##### Texto para leer #####
Por lo general, todo comenzaba en una comisaría donde, por las órdenes de los acusados, se negaban a recibir las denuncias.
Esta era sólo la primera estación de un calvario que luego se completaba con infructuosas visitas a unidades militares, a las iglesias, a embajadas o a cualquier persona que pudiera ayudar.
También concurrían periódicamente a dependencias del Ministerio del Interior donde, con cinismo se habilitó una oficina para la búsqueda de las personas desaparecidas.
Se encuentran agregadas a la causa las constancias de que hubo más de 5.500 pedidos de paradero, donde se relataba la circunstancia de detención, y en ninguno de los cuales se logró detectar una sola persona que estuviera secuestrada por personal de las Fuerzas Armadas o de Seguridad.
Los hábeas corpus y las medidas judiciales que se iniciaban eran respondidos con informes falsos de los diferentes comandos, y la policía, donde se afirmaba que la persona que se buscaba no estaba detenida ni se tenían antecedentes de ella.
Era un chocar permanente con puertas cerradas.
Este es otro resultado del modus operandi implantado.
Primero el secuestro y las tremendas consecuencias sobre la víctima que ya hemos relatado; segundo, la mentira; el gobierno rehúsa reconocer toda detención o arresto y niega la necesidad de proceder a una investigación.
Eso hace que todos los recursos legales, en vista de la protección de los individuos, resulten vanos e inútiles.
El caso de Inés Ollero es un claro ejemplo de cuanto vengo afirmando.
Fue secuestrada mientras viajaba en un colectivo, llevada a una comisaría y de allí, retirada por personal de la Armada Argentina.
A César Ollero, padre de Inés, en la comisaría le negaron todo, pero él comenzó a investigar por su cuenta y aquí contó: "Todos los días tenía una hora que para mí era sagrada, la hora en que el colectivo 187 paraba en Albarellos y Constituyentes para recibir el turno de la Grafa de las diez de la noche, es decir el colectivo en el que había subido toda la gente cuando ocurrió el hecho de mi hija, entonces yo con mi coche seguía al colectivo hasta que bajaba el primer pasajero", y así, sucesivamente, durante varias noches, este hombre fue tratando de identificar a los posibles testigos.
##### Datos almacenados #####
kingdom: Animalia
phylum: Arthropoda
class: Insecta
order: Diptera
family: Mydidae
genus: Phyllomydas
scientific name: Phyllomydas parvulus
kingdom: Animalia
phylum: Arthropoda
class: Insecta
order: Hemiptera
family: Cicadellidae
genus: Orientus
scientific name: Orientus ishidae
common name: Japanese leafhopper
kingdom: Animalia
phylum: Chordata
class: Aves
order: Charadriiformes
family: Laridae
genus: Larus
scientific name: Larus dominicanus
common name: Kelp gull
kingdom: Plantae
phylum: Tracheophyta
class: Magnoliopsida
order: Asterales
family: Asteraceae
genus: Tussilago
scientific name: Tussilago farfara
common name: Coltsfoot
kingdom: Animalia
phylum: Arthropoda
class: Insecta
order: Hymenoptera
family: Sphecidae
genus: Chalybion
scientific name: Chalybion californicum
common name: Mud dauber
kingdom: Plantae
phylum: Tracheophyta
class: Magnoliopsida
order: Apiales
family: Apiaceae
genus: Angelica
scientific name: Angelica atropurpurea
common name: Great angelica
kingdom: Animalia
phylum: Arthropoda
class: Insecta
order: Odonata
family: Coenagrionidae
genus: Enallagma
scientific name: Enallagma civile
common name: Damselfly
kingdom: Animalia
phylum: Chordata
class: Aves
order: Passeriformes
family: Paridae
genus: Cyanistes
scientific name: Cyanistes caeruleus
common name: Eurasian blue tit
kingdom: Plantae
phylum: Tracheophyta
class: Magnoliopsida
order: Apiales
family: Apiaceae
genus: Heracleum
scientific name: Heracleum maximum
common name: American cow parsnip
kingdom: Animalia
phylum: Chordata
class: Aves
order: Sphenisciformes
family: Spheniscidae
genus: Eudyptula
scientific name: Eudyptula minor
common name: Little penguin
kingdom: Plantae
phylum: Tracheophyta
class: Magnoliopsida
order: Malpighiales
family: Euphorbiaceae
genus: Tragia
#####
▶ Lo que harás
a. Según el texto sobre la búsqueda de los desaparecidos, ¿cuántos pedidos de paradero constan agregados a la causa?
b. Prolonga el texto sobre la búsqueda de los desaparecidos a partir de su última oración.
Los registros no guardan ninguna relación con el texto sobre la búsqueda de los desaparecidos.

▶ Las respuestas
a. Más de 5.500.

b.
Además de ello, César Ollero atravesó las guardias para entrevistarse con el almirante Chamorro, arriesgó su vida concurriendo a una entrevista en la Escuela de Mecánica de la Armada a la una de la mañana; inició recursos de hábeas corpus, provocó un conflicto de poderes, pues la Armada se negaba a responder los requerimientos judiciales alegando que los operativos eran secretos, y a pesar de todas estas gestiones solo aquí llegó a saber, a través del reconocimiento de una foto por Lila Pastoriza, que, como sospechaba, su hija estuvo detenida en la Escuela de Mecánica de la Armada en el año 1977...
En las ordenanzas militares especiales al Ejército de Cuyo, que promulgó en el año 1816, dijo el general José de San Martín: "La Patria no hace al soldado para que la deshonre con sus crímenes, ni le da las armas para que cometa la bajeza de abusar de estas ventajas ofendiendo a los ciudadanos con cuyo sacrificio se sostiene; la tropa debe ser tanto más virtuosa y honesta cuando es creada para conservar el orden de los pueblos, afianzar el poder de las leyes y dar fuerza al gobierno para ejecutarlas y hacer respetar a los malvados que serían más insolentes con el mal ejemplo de los militares...".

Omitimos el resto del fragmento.